> **Prompt**: Only a number is wanted here: how many lines in the records below contain the string "knee".

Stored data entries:
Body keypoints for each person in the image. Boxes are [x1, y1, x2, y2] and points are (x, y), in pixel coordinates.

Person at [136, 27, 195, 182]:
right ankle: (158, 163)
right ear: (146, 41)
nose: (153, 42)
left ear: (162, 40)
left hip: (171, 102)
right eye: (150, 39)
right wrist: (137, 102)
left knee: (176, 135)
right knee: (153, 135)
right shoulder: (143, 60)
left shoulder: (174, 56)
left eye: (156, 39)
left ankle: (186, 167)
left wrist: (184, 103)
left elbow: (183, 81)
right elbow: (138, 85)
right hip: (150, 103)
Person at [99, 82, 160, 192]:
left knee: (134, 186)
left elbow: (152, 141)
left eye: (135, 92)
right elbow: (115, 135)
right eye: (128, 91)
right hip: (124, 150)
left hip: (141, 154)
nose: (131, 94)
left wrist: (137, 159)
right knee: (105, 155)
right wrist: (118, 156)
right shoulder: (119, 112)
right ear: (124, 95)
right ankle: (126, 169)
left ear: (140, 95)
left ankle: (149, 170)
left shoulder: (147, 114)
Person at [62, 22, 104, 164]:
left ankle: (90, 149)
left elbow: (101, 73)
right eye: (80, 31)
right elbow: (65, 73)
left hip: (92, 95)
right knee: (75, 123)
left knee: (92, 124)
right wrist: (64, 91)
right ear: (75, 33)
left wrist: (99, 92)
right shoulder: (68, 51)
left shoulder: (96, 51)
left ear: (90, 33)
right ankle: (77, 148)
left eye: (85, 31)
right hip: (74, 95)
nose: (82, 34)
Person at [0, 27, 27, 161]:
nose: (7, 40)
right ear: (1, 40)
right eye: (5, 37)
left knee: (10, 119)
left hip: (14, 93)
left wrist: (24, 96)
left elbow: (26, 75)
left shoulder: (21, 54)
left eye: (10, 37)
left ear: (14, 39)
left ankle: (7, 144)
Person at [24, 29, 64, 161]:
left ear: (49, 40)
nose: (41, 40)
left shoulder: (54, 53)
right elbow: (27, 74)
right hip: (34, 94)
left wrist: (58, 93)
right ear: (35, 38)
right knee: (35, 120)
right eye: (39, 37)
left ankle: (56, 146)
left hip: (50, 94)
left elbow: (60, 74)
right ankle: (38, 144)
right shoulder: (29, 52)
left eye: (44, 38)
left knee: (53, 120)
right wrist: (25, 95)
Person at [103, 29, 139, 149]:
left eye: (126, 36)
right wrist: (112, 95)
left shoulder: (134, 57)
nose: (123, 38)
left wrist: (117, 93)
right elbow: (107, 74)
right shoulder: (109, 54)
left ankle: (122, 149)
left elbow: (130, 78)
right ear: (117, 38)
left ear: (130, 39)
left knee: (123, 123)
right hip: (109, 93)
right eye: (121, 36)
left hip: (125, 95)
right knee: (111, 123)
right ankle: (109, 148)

> **Written solution**: 11